Last week, Lady Xaliya, her violet scales shimmering with cunning, proposed a new tax on the human territories, a measure to “replenish the royal coffers after the recent unrest.” The old King would have agreed without a second thought. Varos listened, his face an unreadable mask. Then he turned his golden eyes to me.
“Amara,” he said, his voice ringing with a clear, carrying authority that made the entire court fall silent. “You are of human blood. You understand their ways. Is this a just tax?”

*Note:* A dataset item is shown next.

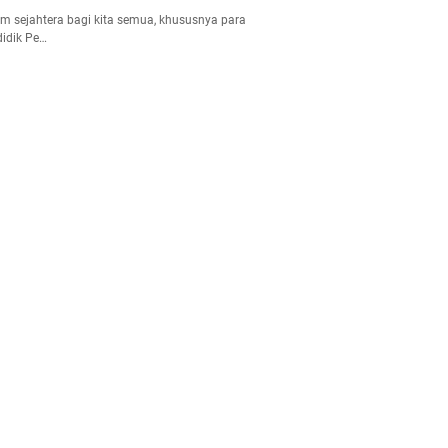
m sejahtera bagi kita semua, khususnya para
idik Pe…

The entire hall held its breath. Lady Xaliya’s fan stilled. I, a human, a former pet, was being asked to advise the King of Nagaland on matters of state. My heart hammered against my ribs, but I met his gaze and found not a test, but a genuine inquiry.
“It is a death sentence, Your Majesty,” I said, my voice quiet but steady. “The harvests have been poor. They are already starving.”
Varos turned his gaze back to a sputtering Lady Xaliya. “Then there will be no new tax,” he declared, his voice the final, absolute judgment. “Instead, we will send grain from the royal stores. A kingdom that cannot feed its most vulnerable subjects is a kingdom that has already failed.”
He did not do it for me. He did it for his kingdom. But he used my voice, my knowledge, to guide his hand. He is showing me, not telling me, that my humanity is not a weakness to him. It is a strength. His strength.
As for Zahir, his lessons continue, but they are no longer a brutal torment. We meet in his training yard, in the honest lightof the sun. He is teaching me to wield a small, light dagger, its hilt carved from the pale, creamy wood he favors.
“Your strength is not in your arm,” he grunts, his massive hands gently correcting my grip. His touch is still a jolt, a raw, electric thing, but the violence is gone, instead replaced by a rough, patient tenderness. “It is here.” He taps his claw against my temple. “You see what others do not. You see the weakness in an opponent’s stance, the flicker of fear in their eyes. That is your weapon. The blade is merely the extension of your will.”
He no longer pushes me to the ground. He teaches me to yield, to flow, to use an opponent’s strength against them. He is not just teaching me to fight. He is teaching me to be something other than prey. He is giving me back my own agency, piece by painstaking piece.
One afternoon, he leads me back to his secret workshop. A new carving sits on the central bench, bathed in a sliver of sunlight. It is a carving of me. I am not depicted as a cowering captive or a seductive pet. I am standing, my chin lifted, a small, defiant smile on my lips. In my hand, I hold a single, perfect flower. He has captured not just my likeness, but my spirit.
“I… I found this one in the garden,” he says. His voice is a rough rumble, his gaze fixed on the carving, unable to meet my eyes. “It was not broken. It was just… alone.”
My heart aches with a sweet, terrible pain. This brutal, savage warrior, this creature of blood and battle, sees me not as a broken thing to be pitied, but as a solitary bloom to be cherished.